Bundesregierung: weitere keine Hinweise auf gesundheitliche Schäden durch Mobilfunk – Die Bundesregierung hat den 9. Bericht zu den Forschungsergebnissen in Bezug auf die Emissionsminderungsmöglichkeiten der gesamten Mobilfunktechnologie vorgelegt und kommt darin zu kaum neuen Erkenntnissen, was möglich gesundheitliche Auswirkungen von Handy-Netze betrifft.

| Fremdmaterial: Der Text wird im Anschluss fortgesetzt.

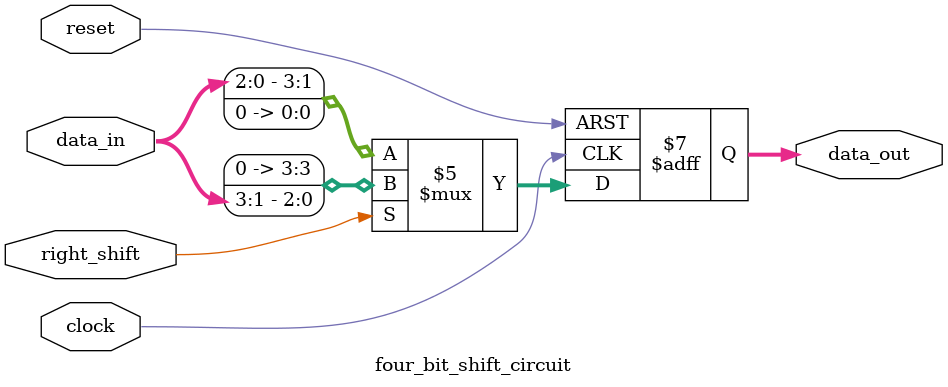
<source format=v>
module four_bit_shift_circuit
(
    input clock,
    input reset,
    input right_shift,
    input [3:0] data_in,
    output reg [3:0] data_out
);

    always @(posedge clock or posedge reset) begin

        if (reset) begin

            data_out <= 4'b0000; // Reset output to 0

        end

        else begin 

            if (right_shift) begin

                data_out <= data_in >> 1; // Shift right

            end

            else begin

                data_out <= data_in << 1; // Shift left

            end

        end

    end

endmodule

</source>
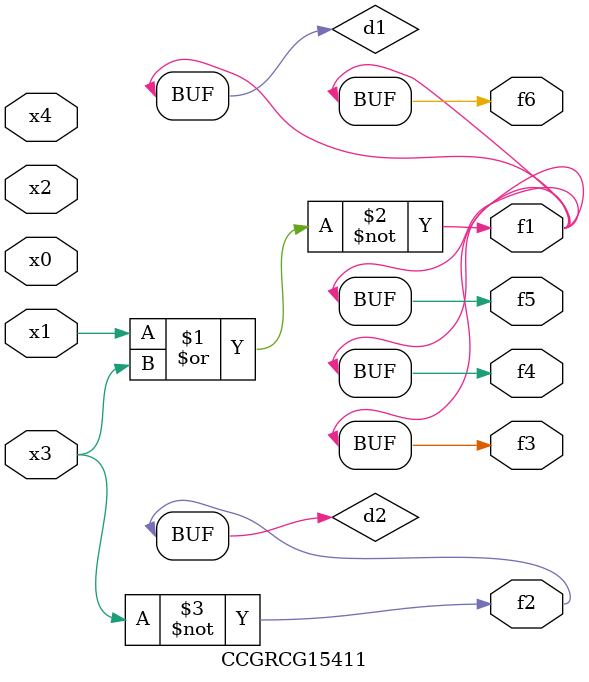
<source format=v>
module CCGRCG15411(
	input x0, x1, x2, x3, x4,
	output f1, f2, f3, f4, f5, f6
);

	wire d1, d2;

	nor (d1, x1, x3);
	not (d2, x3);
	assign f1 = d1;
	assign f2 = d2;
	assign f3 = d1;
	assign f4 = d1;
	assign f5 = d1;
	assign f6 = d1;
endmodule

</source>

Im Fazit des Berichtes kommt man zum Ergebnisse, dass die aktuellen Grenzwerte einen ausreichenden Schutz vor eventuellen gesundheitlichen Problemen bieten und das hat sich auch durch die Einführung von 5G nicht geändert. Allerdings will man die fachlichen Grundlagen durch mehr Forschung noch weiter verbessern, auch wenn man nicht davon ausgeht, dass sich dadurch die gesamte Bewertung ändert.

In der Zusammenfassung heißt es zu den Ergebnissen des Berichtes:

Wie aus dem jüngsten Bericht hervorgeht, gibt es nach wie vor keinen wissenschaftlichen Nachweis, dass sogenannte nicht-thermische Wirkungen bei niedrigen Intensitäten hochfrequenter Felder zu gesundheitlichen Beeinträchtigungen führen können. Wissenschaftliche Unsicherheiten bestünden allerdings weiter hinsichtlich der Frage, ob eine intensive Handynutzung über mehr als 15 Jahre möglicherweise Langzeitrisiken berge.

Mit der Einführung der neuen Mobilfunkgeneration 5G hätten sich in Teilen der Bevölkerung die Bedenken gegenüber möglichen gesundheitlichen Folgen des Mobilfunks verstärkt, heißt es im Bericht weiter. Ob der Netzausbau zu einer wesentlich höheren Belastung der Bevölkerung führe, bleibe zu beobachten, um gegebenenfalls rechtzeitig gegensteuern zu können.

Besonders durch die Einführung von 5G waren gesundheitliche Bedenken hinsichtlich der Strahlung von Handys und Mobilfunk-Masten wieder mehr in den Vordergrund getreten. Nach wie vor gibt es aber keine wissenschaftlichen Hinweise, dass es durch 5G zu mehr Schäden kommt. Es gelten auch mit dem neuen Standard die bekannten Grenzwerte und wer sich selbst einer möglichst geringen Dosis an elektromagnetischer Strahlung durch Mobilfunk aussetzen möchte, sollte auf Handys und Smartphones mit geringen SAR-Werten zurückgreifen.